EXERCISE REQUIREMENTS
List every line in the entries below that contains the string "family", treating uppercase and lowercase letters as different.

EXTRACTED INFORMATION
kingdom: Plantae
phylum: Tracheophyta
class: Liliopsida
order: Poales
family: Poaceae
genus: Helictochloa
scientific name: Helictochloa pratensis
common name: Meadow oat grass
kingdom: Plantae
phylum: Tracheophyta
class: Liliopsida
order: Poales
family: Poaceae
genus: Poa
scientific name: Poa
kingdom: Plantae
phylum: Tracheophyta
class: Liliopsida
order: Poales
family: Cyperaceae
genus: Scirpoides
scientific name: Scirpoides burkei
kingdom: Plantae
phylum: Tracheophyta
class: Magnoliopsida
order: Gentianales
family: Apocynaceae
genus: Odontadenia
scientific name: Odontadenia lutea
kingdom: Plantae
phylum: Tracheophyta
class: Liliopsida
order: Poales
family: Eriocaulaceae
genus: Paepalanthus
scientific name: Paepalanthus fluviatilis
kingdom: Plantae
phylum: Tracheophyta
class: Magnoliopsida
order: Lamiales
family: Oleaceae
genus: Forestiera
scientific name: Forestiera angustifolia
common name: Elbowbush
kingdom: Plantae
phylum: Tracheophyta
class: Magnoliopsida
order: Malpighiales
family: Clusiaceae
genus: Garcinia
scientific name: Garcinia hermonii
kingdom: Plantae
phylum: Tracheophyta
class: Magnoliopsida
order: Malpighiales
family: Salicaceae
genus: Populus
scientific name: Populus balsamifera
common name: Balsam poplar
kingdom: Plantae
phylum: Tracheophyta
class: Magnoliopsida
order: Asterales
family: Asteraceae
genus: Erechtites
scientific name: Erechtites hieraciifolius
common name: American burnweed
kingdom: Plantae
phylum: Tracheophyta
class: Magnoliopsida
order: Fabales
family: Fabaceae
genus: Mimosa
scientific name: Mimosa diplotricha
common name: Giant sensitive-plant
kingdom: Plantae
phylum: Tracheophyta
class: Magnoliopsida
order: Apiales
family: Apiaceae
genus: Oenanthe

TASK ANSWER
family: Poaceae
family: Poaceae
family: Cyperaceae
family: Apocynaceae
family: Eriocaulaceae
family: Oleaceae
family: Clusiaceae
family: Salicaceae
family: Asteraceae
family: Fabaceae
family: Apiaceae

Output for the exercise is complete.